Medicine: Quack Quelled

In case anyone ever questioned the American Medical Association's power to quell a quack completely, the Association's Journal last week detailed its handling of Norman Baker. He flourished at Muscatine, Iowa, in a region of many unorthodox Corn Belt medical ideas.* Originally the man was a die-&-tool maker, then a builder of calliopes. Somehow he got into merchandising, sold radios, storage batteries, flour, coffee, canned fruits, silverware, brooms, alarm clocks, overcoats, mattresses, motor car tires, typewriters, paints.
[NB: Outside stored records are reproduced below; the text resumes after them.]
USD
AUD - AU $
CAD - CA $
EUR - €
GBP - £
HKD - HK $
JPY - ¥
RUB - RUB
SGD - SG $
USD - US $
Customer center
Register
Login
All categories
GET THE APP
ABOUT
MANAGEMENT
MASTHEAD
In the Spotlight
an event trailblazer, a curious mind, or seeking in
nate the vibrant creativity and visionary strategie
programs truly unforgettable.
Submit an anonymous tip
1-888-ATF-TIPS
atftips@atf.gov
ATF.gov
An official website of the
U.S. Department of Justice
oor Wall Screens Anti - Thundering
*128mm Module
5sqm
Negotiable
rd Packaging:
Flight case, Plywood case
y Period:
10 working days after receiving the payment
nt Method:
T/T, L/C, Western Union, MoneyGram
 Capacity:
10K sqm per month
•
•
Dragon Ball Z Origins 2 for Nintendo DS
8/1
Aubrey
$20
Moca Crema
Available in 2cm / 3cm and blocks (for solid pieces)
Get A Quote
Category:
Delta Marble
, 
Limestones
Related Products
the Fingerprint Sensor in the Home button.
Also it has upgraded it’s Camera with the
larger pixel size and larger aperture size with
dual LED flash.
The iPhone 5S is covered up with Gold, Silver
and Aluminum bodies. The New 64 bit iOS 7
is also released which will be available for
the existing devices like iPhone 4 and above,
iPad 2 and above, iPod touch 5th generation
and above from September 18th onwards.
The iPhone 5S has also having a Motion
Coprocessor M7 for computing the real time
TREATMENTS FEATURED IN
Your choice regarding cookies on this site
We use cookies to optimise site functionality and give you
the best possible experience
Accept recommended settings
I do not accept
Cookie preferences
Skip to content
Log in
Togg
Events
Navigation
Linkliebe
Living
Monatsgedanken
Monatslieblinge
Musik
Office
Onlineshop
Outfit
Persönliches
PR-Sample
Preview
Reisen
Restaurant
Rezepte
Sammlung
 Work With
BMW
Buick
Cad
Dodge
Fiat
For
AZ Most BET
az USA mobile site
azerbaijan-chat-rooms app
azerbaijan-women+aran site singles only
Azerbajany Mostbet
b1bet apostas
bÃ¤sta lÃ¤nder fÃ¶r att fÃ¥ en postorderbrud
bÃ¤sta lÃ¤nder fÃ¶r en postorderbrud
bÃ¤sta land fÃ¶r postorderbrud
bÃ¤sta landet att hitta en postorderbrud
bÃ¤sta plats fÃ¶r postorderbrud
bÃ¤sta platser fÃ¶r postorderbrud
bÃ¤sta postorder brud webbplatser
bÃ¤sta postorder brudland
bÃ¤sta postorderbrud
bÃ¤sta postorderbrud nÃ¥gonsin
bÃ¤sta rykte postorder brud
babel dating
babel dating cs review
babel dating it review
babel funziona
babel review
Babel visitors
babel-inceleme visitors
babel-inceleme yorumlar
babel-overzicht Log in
He created a magazine TNT (The Naked Truth) and obtained a license for a broadcasting station KTNT. With these he advertised his wares, scattered his heterodox ideas. Others bought his space and time for advertisements which a more scrupulous businessman would have rejected.

One advertiser had a hocus-pocus "cure" for varicose veins. That led enterprising Mr. Baker into the "cancer-cure" business. Receipts from using the "cures" of two other quacks—Harry M. Hoxsey of Muscatine and Charles O. Ozias of Kansas City—started with $1,380 for October 1929. reached $75,232 for June 1930. But the A. M. A.'s weekly Journal (for doctors) and monthly Hygeia (for everybody) began flaying Quack Baker. His receipts dropped until last January they were only $7,008. He lost the license for his broadcasting station KTNT. Iowa enjoined him from practicing medicine without a license. He sued the A. M. A. for $500,000 damages, charging libel.

A jury of Iowa farmers and merchants agreed that it was no libel to call Norman Baker a quack, gave the A. M. A. another memento mori to wave at other charlatans.

In nearby Davenport, Iowa, started Chiropractic;in Kirksville, Mo., below the Iowa border, Osteopathy. Scientific Christianity flourishes in Kansas City Elgin, Ill. has Somopathy, Zion City, Ill. Dowieism, Chicago Sanatology.